Smartbuy still does good business by cash on delivery “in spite of” our payment and trust constraints. It seemed to me that he had solved the logistics riddle and Smartbuy could easily evolve to “Smart Delivery” for all other merchants. Our discussion was centered on how he can scale his model and disrupt the traditional commodity style of hardware distribution in favor of getting directly to the base. This commodity model exists because the distribution model predominant in Nigeria is the Ibo trader’s value chain. That value chain exists in Alaba, Otigba and all markets. The commodities may change but the players and the model remain the same. Jason Njoku used the Internet to bring Nollywood to the world with a disruptive new model for content distribution; Chinedu wants to also do the same for Otigba but this is harder as you cannot “stream laptops” over the Internet.
The Internet is changing the hardware game again just the same way newspapers changed the game last decade. He does business already all over Nigeria and opened offices in Abuja and Port Harcourt. From the discussion it became apparent that that payment is one part of the equation, sustaining good service and meeting the needs of the customers you really don’t know is the biggest challenge. Data is the game changer when it comes to scaling this type of business in Nigeria, it is not just payments. Data to the merchant and information to the customer is what will separate the winners from the losers. You need to be able to have demographic information, purchase preference and a whole lot of stuff which the cell phone companies may have at their disposal but are either not aware of or legally cannot provide. You can advertise but how do you know who to target? How exactly do you create a market from a jungle?? We know there are 150 Million+ people but the model for hardware sales has been “pull” and Chinedu wants to change that to “Push”.

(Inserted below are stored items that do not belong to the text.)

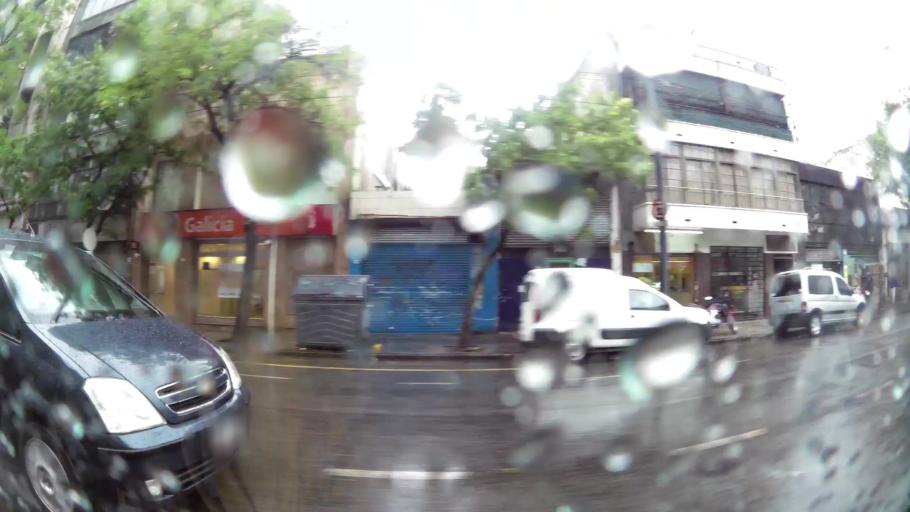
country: AR
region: Buenos Aires F.D.
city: Buenos Aires
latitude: -34.6221
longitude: -58.3916
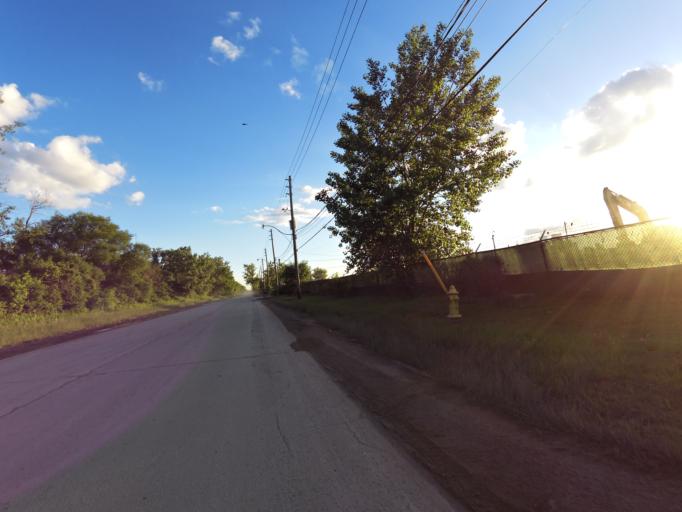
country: CA
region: Ontario
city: Toronto
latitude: 43.6438
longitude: -79.3384
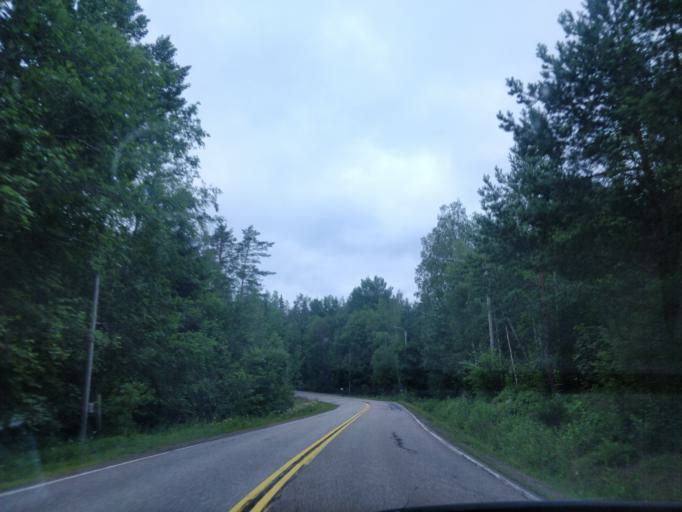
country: FI
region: Uusimaa
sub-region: Helsinki
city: Kauniainen
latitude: 60.3028
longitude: 24.6993
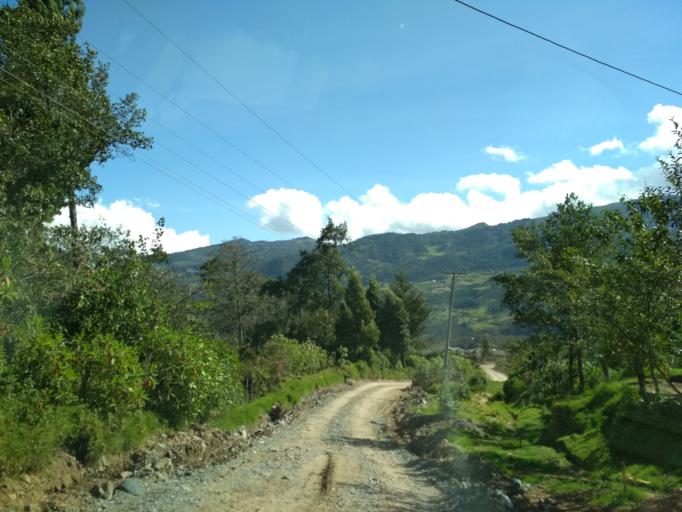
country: CO
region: Cauca
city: Jambalo
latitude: 2.7101
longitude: -76.3278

He is a rare breed of Nigerian entrepreneur as he prefers to discuss and share ideas openly rather than let them die in stealth. He understands the market and he understands collaboration and the power of many. He even provides sub-domains on Smartbuy for others to showcase their products. He realizes that he is building a platform instead of a closed business and he knows the benefits that will come from being the arena where the battles are fought rather than be a gladiator. He has solved the logistics riddle, he is also adding Smartfix, a repair service similar to Geek Squad in Best Buy to his portfolio and that has made me believe that he really gets it. I asked Saheed Adepoju the founder of one of the new Nigerian tablets recently why his products were not yet sold at Otigba or Smartbuy?
The market is at Otigba and not at Silverbird or Genesis, Smartbuy is succeeding where giants like Kalahari have failed. If he succeeds in fully solving the riddle in Nigeria, Smartbuy may be the next big thing in Africa and Chinedu is ready to scale.